**What you have to do:** Lay out the material below as a Markdown table with the columns Row and Line. Start at the line that contains "name author: Aubl." and end after the line that contains "state / province: Alajuela", giving only those lines, numbering each Row, and leaving out blank lines.
================================
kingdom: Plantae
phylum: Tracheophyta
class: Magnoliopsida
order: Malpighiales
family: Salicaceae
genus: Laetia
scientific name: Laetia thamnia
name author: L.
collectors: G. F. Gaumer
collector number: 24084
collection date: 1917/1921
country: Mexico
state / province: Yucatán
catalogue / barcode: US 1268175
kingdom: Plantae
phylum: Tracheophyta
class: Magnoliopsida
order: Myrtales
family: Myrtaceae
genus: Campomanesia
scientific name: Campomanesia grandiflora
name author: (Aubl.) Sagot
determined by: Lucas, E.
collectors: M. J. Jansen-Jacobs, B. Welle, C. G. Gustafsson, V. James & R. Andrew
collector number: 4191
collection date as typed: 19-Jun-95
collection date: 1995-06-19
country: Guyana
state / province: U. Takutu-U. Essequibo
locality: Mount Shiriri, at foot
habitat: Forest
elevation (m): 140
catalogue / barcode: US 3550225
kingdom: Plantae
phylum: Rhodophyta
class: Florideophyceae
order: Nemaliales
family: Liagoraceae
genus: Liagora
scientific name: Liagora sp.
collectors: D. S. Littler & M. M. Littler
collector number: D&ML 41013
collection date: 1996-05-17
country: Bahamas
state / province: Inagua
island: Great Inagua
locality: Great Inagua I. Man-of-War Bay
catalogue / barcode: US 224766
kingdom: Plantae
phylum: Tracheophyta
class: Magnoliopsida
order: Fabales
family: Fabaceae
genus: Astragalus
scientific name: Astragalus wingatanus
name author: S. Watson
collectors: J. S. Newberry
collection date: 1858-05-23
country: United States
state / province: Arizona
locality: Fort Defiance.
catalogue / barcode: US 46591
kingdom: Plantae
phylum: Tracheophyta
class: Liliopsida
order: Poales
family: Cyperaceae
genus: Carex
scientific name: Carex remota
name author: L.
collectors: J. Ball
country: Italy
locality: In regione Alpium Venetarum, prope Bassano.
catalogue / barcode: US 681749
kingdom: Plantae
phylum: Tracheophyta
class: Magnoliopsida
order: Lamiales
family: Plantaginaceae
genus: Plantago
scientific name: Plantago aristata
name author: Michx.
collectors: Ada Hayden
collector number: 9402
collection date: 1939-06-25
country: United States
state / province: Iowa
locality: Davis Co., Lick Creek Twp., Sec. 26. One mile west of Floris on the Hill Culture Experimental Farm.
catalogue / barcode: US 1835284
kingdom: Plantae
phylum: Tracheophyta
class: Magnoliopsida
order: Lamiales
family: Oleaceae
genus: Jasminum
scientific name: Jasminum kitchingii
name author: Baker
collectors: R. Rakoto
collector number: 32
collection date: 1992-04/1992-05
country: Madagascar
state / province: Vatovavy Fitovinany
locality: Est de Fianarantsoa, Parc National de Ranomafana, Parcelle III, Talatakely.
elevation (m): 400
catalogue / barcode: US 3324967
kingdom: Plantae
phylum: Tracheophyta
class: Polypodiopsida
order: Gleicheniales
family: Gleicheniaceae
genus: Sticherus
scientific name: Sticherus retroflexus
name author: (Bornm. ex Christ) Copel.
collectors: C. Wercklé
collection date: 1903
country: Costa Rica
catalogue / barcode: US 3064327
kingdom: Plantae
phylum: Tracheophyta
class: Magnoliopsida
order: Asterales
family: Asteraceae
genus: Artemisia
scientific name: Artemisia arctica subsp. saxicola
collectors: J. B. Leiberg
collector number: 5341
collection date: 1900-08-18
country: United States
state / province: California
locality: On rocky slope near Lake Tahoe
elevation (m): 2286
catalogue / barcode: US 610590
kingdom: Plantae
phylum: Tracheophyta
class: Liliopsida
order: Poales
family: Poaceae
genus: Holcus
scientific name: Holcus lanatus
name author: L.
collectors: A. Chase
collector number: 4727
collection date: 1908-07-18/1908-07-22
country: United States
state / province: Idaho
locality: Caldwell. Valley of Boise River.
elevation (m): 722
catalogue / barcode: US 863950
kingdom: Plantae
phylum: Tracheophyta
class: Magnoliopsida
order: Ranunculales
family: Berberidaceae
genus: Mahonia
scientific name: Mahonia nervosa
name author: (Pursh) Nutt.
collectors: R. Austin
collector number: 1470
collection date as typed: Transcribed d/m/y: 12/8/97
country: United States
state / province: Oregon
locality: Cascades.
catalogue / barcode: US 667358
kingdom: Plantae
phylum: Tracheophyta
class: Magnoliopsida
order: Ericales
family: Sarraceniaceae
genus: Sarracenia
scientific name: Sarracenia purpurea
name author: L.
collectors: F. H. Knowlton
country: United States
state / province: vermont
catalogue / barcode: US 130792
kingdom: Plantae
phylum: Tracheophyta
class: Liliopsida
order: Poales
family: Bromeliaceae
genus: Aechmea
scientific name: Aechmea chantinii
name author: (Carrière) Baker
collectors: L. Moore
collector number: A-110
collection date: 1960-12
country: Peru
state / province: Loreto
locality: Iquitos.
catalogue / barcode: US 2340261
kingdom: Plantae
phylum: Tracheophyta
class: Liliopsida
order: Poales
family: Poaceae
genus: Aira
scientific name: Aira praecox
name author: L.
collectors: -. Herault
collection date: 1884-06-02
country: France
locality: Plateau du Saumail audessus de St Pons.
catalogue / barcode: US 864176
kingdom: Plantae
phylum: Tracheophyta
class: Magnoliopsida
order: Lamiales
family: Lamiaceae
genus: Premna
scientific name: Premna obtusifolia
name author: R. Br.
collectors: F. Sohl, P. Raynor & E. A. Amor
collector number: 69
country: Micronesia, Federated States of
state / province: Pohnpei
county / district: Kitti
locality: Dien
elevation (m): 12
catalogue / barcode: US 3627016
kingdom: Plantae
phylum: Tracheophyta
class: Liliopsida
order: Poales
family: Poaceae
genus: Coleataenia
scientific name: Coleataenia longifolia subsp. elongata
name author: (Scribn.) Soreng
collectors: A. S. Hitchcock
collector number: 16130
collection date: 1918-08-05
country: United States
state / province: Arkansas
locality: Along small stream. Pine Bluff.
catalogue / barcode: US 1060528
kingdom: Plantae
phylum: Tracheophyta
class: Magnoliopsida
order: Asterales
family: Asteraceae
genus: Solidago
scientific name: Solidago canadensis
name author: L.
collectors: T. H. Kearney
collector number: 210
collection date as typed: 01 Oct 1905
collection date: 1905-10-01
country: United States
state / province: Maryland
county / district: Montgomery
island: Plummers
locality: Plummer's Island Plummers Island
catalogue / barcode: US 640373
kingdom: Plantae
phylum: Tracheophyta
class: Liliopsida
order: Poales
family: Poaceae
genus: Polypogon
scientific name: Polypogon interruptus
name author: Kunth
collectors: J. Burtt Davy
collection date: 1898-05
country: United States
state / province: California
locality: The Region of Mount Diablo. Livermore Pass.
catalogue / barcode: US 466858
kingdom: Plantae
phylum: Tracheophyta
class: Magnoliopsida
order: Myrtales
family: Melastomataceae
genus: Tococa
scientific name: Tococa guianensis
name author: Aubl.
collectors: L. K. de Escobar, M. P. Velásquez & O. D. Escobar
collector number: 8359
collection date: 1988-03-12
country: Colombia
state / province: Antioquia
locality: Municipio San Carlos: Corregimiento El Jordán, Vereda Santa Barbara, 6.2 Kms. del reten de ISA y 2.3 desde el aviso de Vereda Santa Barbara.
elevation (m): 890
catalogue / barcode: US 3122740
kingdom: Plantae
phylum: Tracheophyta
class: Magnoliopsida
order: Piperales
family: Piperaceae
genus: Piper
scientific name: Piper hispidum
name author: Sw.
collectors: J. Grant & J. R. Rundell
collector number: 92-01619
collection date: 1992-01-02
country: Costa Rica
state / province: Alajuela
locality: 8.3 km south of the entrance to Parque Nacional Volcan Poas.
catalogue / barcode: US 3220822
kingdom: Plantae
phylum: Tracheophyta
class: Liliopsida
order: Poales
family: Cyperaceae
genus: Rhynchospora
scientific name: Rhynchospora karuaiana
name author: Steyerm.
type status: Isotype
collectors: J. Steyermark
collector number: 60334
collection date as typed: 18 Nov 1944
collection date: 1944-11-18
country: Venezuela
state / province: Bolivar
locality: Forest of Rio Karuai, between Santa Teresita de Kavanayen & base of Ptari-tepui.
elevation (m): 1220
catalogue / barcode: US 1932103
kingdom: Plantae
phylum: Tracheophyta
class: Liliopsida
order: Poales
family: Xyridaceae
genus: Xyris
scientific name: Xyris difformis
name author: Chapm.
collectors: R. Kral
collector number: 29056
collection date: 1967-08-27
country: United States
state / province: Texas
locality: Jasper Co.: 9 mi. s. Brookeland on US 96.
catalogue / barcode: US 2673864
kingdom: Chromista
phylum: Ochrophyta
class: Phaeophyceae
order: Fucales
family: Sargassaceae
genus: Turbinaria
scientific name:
================================
**Answer to this task:**
| Row | Line |
|---|---|
| 1 | name author: Aubl. |
| 2 | collectors: L. K. de Escobar, M. P. Velásquez & O. D. Escobar |
| 3 | collector number: 8359 |
| 4 | collection date: 1988-03-12 |
| 5 | country: Colombia |
| 6 | state / province: Antioquia |
| 7 | locality: Municipio San Carlos: Corregimiento El Jordán, Vereda Santa Barbara, 6.2 Kms. del reten de ISA y 2.3 desde el aviso de Vereda Santa Barbara. |
| 8 | elevation (m): 890 |
| 9 | catalogue / barcode: US 3122740 |
| 10 | kingdom: Plantae |
| 11 | phylum: Tracheophyta |
| 12 | class: Magnoliopsida |
| 13 | order: Piperales |
| 14 | family: Piperaceae |
| 15 | genus: Piper |
| 16 | scientific name: Piper hispidum |
| 17 | name author: Sw. |
| 18 | collectors: J. Grant & J. R. Rundell |
| 19 | collector number: 92-01619 |
| 20 | collection date: 1992-01-02 |
| 21 | country: Costa Rica |
| 22 | state / province: Alajuela |